Jacobs hurriedly packed up his digs in impoverished Rayton and moved on.

Tribe One Dinokeng

Despite a 14km, 2.4m-high electric fence having been installed by Cullinan Diamond Mine, the abrupt cancellation of the Tribe One Dinokeng music festival left the site vulnerable to vandalism and theft. (Photo: Riaan Jacobs)

Because it never signed a lease agreement with Cullinan Diamond Mine, the city could not capitalise its assets on the festival site. 

Within six months, the infrastructure had been vandalised beyond repair or stripped and stolen.

The only hardware salvaged was the WiFi equipment, which Project Isizwe said was “redeployed in other parts of the city”.

The City of Tshwane took Watson, Louw, Sony and Tribeone Festivals Pty Ltd to court to try to recoup some of its costs. The case is still pending. 

In the music industry, Tribe One is often bitterly referred to as South Africa’s Fyre Festival – a reference to the 2017 event in the Bahamas so disastrous that it became the subject of two separate documentaries and led to a multi-year jail sentence for its founder, Billy McFarland, after he was convicted of fraud for scamming investors and ticket holders out of a collective $26-million.

Fyre Festival was ruled an out-and-out scam, while forensic investigators believe Tribe One “was treated as a bona fide event by the Management Company JV”. But, it concluded, due process was not followed, credentials were not considered, critical information was excluded and costs potentially constituted fruitless and wasteful expenditure.

A fiasco it may have been, but at least the Fyre Festival happened. Tribe One Dinokeng didn’t erect a single stage. 

“To me, it will always just be called Tribe Zero,” said Jacobs.

In February 2023, tickets went on sale for a new African music festival – Oasis One – to be hosted in Namibia in early May by Jandre Louw’s Rockstar Television.

It was announced with a familiar-looking video advert, with footage that belonged to Eugene Naidoo. He’d paid for it as part of the settlement with his subcontractor who had filmed it eight years earlier in Cullinan.

Louw didn’t respond to repeated requests for an interview with Daily Maverick for this story. But within two hours of the first request being sent, on 8 May, the Oasis One site was taken down.

Like its predecessor, the Oasis One festival never happened. DM

This story is part of an ongoing series on the perilous state of the South African music industry. Send tips or information confidentially to [email protected] 


Comments - Please in order to comment.

  • Frank Thurman Thurman says:

    Did anyone read the whole article?
    I got bored after 5 pages.
    Far too much detail imo.

    • Richard Baker says:

      Rather compliment DM and Dianne Neille on such a detailed and credible exposé. Wherever one turns there is fraud and incompetence with strong and valid whiffs of corruption.
      And yet another nail in the reputation and integrity of a senior politician-this one parachuted in to save the wobbling backside of the majority party. Is there no one in the ANC with an ounce of morality and conscience?!

    • Steven Burnett says:

      I did. Excellent read, this comment says way more about you than the incredible research and presentation gone into it.

      Would love to hear from one of the 318 ticket holders.

  • Alley Cat says:

    “More importantly, Watson and Louw’s concept encompassed a sprawling, full-time skills and socioeconomic development component”.

• _Instruction 1_: Return the part of the Tribe One article that begins at the words "The City of" and stops after "and wasteful expenditure.", copied word for word.

• _Material supplied_:
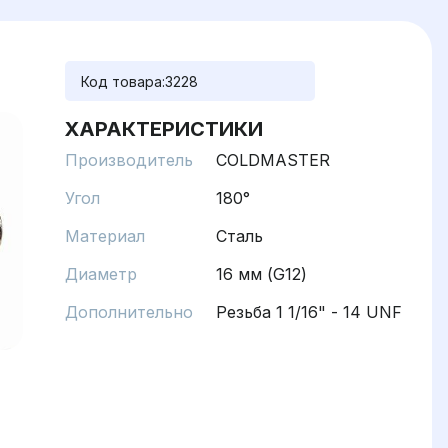
Код товара:
3228
ХАРАКТЕРИСТИКИ
Производитель
COLDMASTER
Угол
180°
Материал
Сталь
Диаметр
16 мм (G12)
Дополнительно
Резьба 1 1/16" - 14 UNF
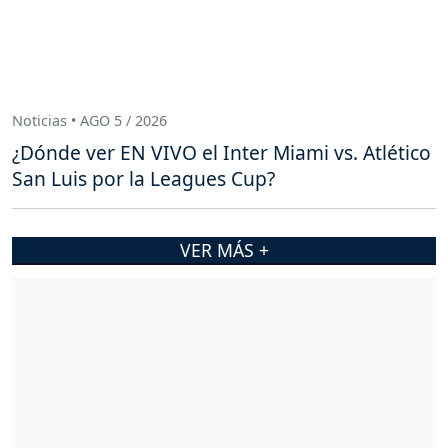
Noticias • AGO 5 / 2026
¿Dónde ver EN VIVO el Inter Miami vs. Atlético
San Luis por la Leagues Cup?
VER MÁS +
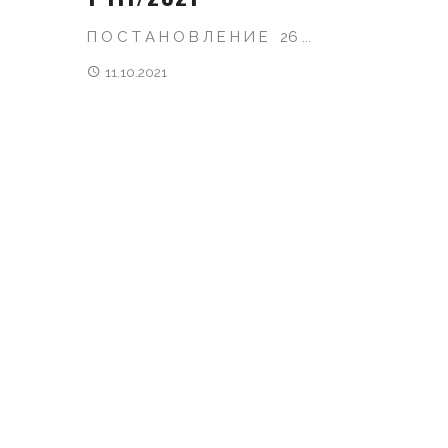
П О С Т А Н О В Л Е Н И Е 26 ...
11.10.2021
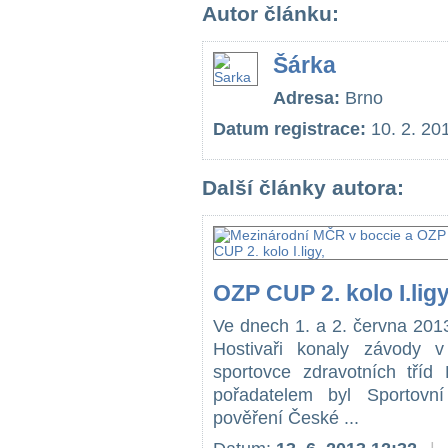
Autor článku:
Šárka
Adresa:
Brno
Datum registrace:
10. 2. 20
Další články autora:
OZP CUP 2. kolo I.ligy
Ve dnech 1. a 2. června 201
Hostivaři konaly závody 
sportovce zdravotních tř
pořadatelem byl Sportovn
pověření České ...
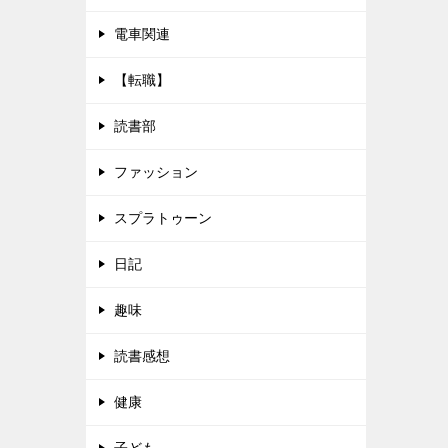
電車関連
【転職】
読書部
ファッション
スプラトゥーン
日記
趣味
読書感想
健康
子ども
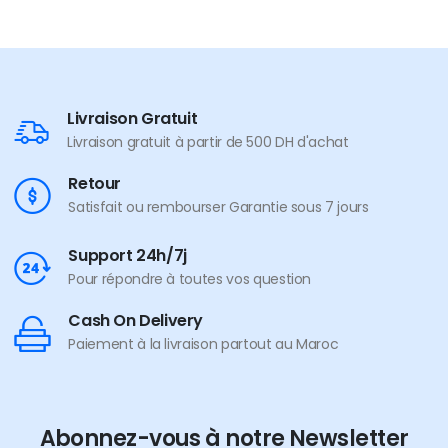
Livraison Gratuit
Livraison gratuit à partir de 500 DH d'achat
Retour
Satisfait ou rembourser Garantie sous 7 jours
Support 24h/7j
Pour répondre à toutes vos question
Cash On Delivery
Paiement à la livraison partout au Maroc
Abonnez-vous à notre Newsletter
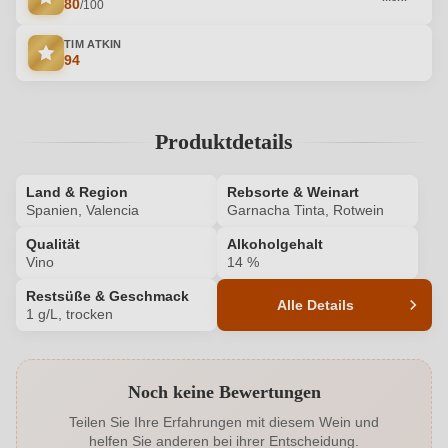
80
/100
TIM ATKIN
94
Produktdetails
Land & Region
Rebsorte & Weinart
Spanien, Valencia
Garnacha Tinta, Rotwein
Qualität
Alkoholgehalt
Vino
14 %
Restsüße & Geschmack
Alle Details
1 g/L, trocken
Produktnummer
6880003000
Noch keine Bewertungen
Alkoholgehalt in %
14 %
Teilen Sie Ihre Erfahrungen mit diesem Wein und
helfen Sie anderen bei ihrer Entscheidung.
Allergene
Enthält Sulfite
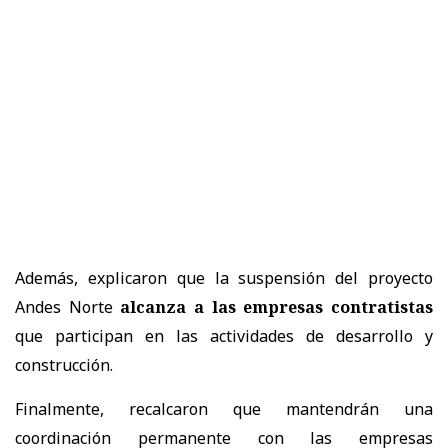
Además, explicaron que la suspensión del proyecto
Andes Norte
alcanza a las empresas contratistas
que participan en las actividades de desarrollo y
construcción.
Finalmente, recalcaron que mantendrán una
coordinación permanente con las empresas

• _Instruction 2_: List every line of the records that contains the string "empresas", treating uppercase and lowercase as different.

• _Your response 1_:
The City of Tshwane took Watson, Louw, Sony and Tribeone Festivals Pty Ltd to court to try to recoup some of its costs. The case is still pending. 

In the music industry, Tribe One is often bitterly referred to as South Africa’s Fyre Festival – a reference to the 2017 event in the Bahamas so disastrous that it became the subject of two separate documentaries and led to a multi-year jail sentence for its founder, Billy McFarland, after he was convicted of fraud for scamming investors and ticket holders out of a collective $26-million.

Fyre Festival was ruled an out-and-out scam, while forensic investigators believe Tribe One “was treated as a bona fide event by the Management Company JV”. But, it concluded, due process was not followed, credentials were not considered, critical information was excluded and costs potentially constituted fruitless and wasteful expenditure.

• _Your response 2_:
alcanza a las empresas contratistas
coordinación permanente con las empresas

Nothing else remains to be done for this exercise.